Antibiotic resistance is a growing problem that complicates the treatment of various illnesses. This study analyzes Medicaid encounter data to (1) determine antibiotic prescribing rates for common respiratory tract infections in Oregon and (2) assess the effect of receiving an antibiotic at an index visit on whether there was a return visit within 30 days.
Subjects included in this study were Medicaid patients in Oregon between 2001--2003 who were enrolled in Medicaid for a full year and were diagnosed with an upper respiratory tract infection, including bronchitis, sinusitis, acute otitis media (AOM), pharyngitis, and upper respiratory infections (URIs). Claims data were analyzed to determine receipt of an antibiotic within 3 days of the initial visit and if there was a return visit within 30 days.
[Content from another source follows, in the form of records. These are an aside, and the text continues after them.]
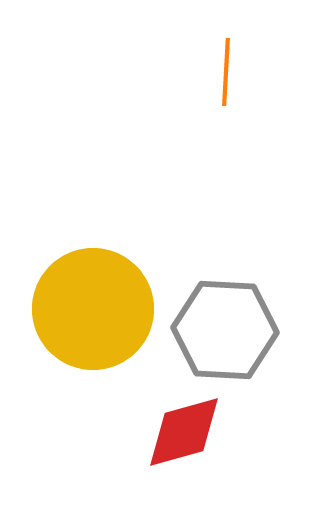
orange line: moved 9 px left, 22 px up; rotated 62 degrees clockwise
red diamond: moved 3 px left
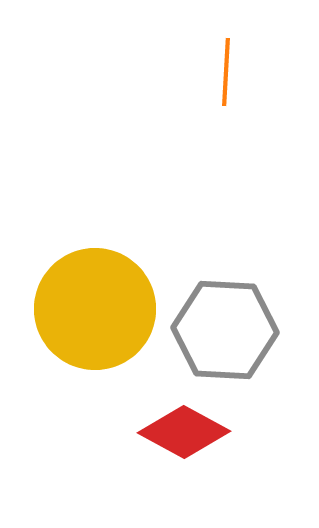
yellow circle: moved 2 px right
red diamond: rotated 44 degrees clockwise
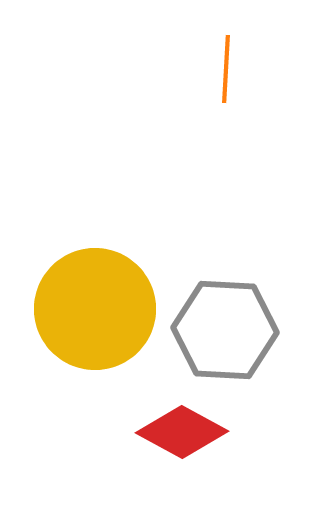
orange line: moved 3 px up
red diamond: moved 2 px left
During 2001--2003, the proportion of patients receiving antibiotics for bronchitis and sinusitis decreased, from 70% to 61%, and from 78% to 74%, respectively, while antibiotic prescribing for AOM, URI, and pharyngitis changed little. After controlling for age, gender, race/ethnicity, Medicaid plan type, and location, we determined that patients who had received antibiotics during the index visit for AOM, URI, and pharyngitis were more likely to return with a respiratory tract infection during the subsequent 30 days than patients who did not receive antibiotics.
Antibiotic prescribing among Medicaid patients in Oregon has decreased. Receiving an antibiotic does not decrease the rate of subsequent return visits.
抗生素耐药性问题日益严重,使各种疾病的治疗变得复杂。本研究分析医疗补助计划的就诊数据,以(1)确定俄勒冈州常见呼吸道感染的抗生素处方率,以及(2)评估在首次就诊时接受抗生素治疗对30天内是否再次就诊的影响。
本研究纳入的受试者为2001年至2003年期间在俄勒冈州参加全年医疗补助计划且被诊断患有上呼吸道感染(包括支气管炎、鼻窦炎、急性中耳炎、咽炎和上呼吸道感染)的医疗补助患者。分析索赔数据,以确定初次就诊后3天内是否接受了抗生素治疗以及30天内是否再次就诊。
在2001年至2003年期间,支气管炎和鼻窦炎患者接受抗生素治疗的比例分别从70%降至61%,从78%降至74%,而急性中耳炎、上呼吸道感染和咽炎的抗生素处方变化不大。在控制了年龄、性别、种族/族裔、医疗补助计划类型和地点后,我们确定,在首次就诊时接受抗生素治疗的急性中耳炎、上呼吸道感染和咽炎患者在随后30天内因呼吸道感染再次就诊的可能性高于未接受抗生素治疗的患者。
俄勒冈州医疗补助患者的抗生素处方率有所下降。接受抗生素治疗并不会降低随后再次就诊的比率。